I'm trying to determine if RapidMiner might be easier to work with than Google BigQuery and GraphCHI for a big data project. The full test case is the ASA project at
http://stat-computing.org/dataexpo/2009/the-data.html, but the problem surfaces with just the 2008 flight data test case at
http://stat-computing.org/dataexpo/2009/the-data.html, which is about 632.2 MB when cleaned.
This is a CSV file that has also been imported into MySQL. Similar problems reading from either CSV or MySQL.
I've edited RapidMinerGUI like this to give it 2gb RAM on an 8gb machine. Didn't help; made no noticeable difference.
Near as I can tell, RapidMiner is trying to load the whole database regardless of the Sampling process step which specifies 1000 rows.

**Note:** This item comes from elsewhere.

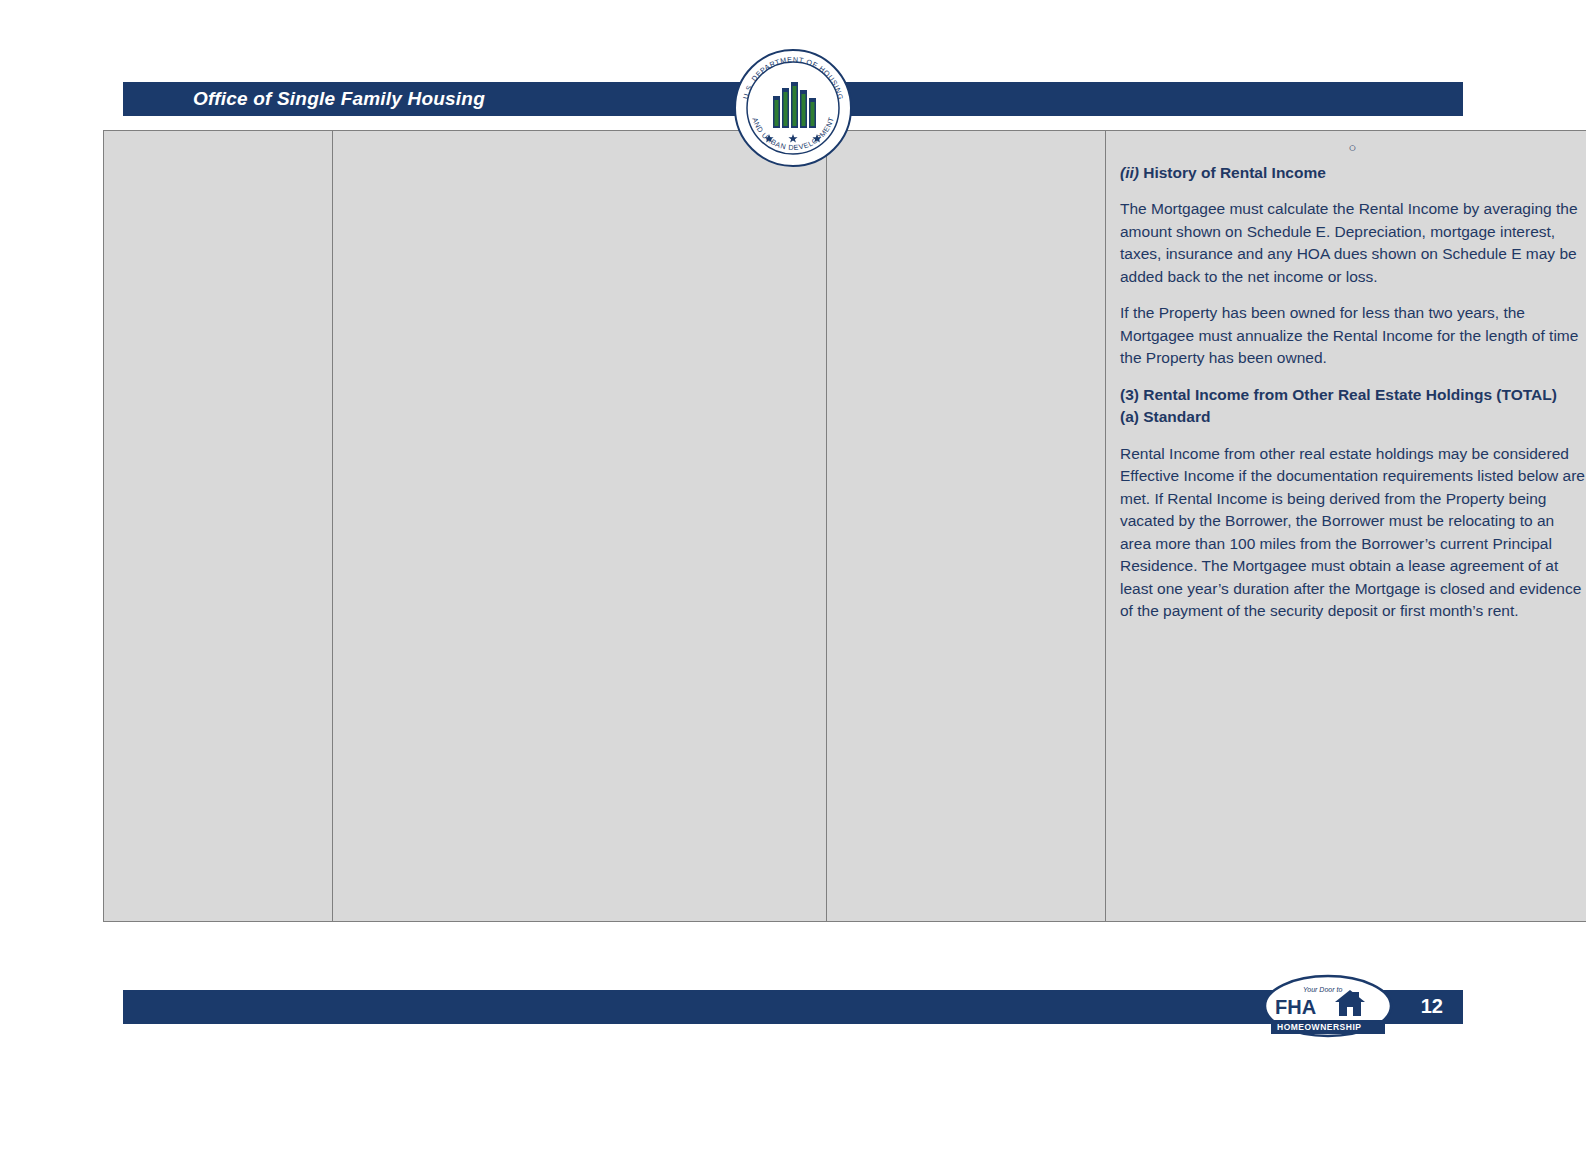Office of Single Family Housing
U.S. DEPARTMENT OF HOUSING AND URBAN DEVELOPMENT
| | | | ○ (ii) History of Rental Income The Mortgagee must calculate the Rental Income by averaging the amount shown on Schedule E. Depreciation, mortgage interest, taxes, insurance and any HOA dues shown on Schedule E may be added back to the net income or loss. If the Property has been owned for less than two years, the Mortgagee must annualize the Rental Income for the length of time the Property has been owned. (3) Rental Income from Other Real Estate Holdings (TOTAL) (a) Standard Rental Income from other real estate holdings may be considered Effective Income if the documentation requirements listed below are met. If Rental Income is being derived from the Property being vacated by the Borrower, the Borrower must be relocating to an area more than 100 miles from the Borrower’s current Principal Residence. The Mortgagee must obtain a lease agreement of at least one year’s duration after the Mortgage is closed and evidence of the payment of the security deposit or first month’s rent. |
12
Your Door to FHA HOMEOWNERSHIP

This happens both via MySQL and via CSV, although MySQL generally fails with a "attempting to reuse connection after closed" error, presumably secondary to running out of RAM.
A confusing factor is that I keep getting a Sampler error to the effect of (from memory) SampleSet contains too few records, 1000 is required, which I think means it hasn't tried to determine the actual record count yet and is working from flakey metadata.
I've invested a weekend just getting this far and am close to giving up. Can someone help me get out of the weeds? Thanks!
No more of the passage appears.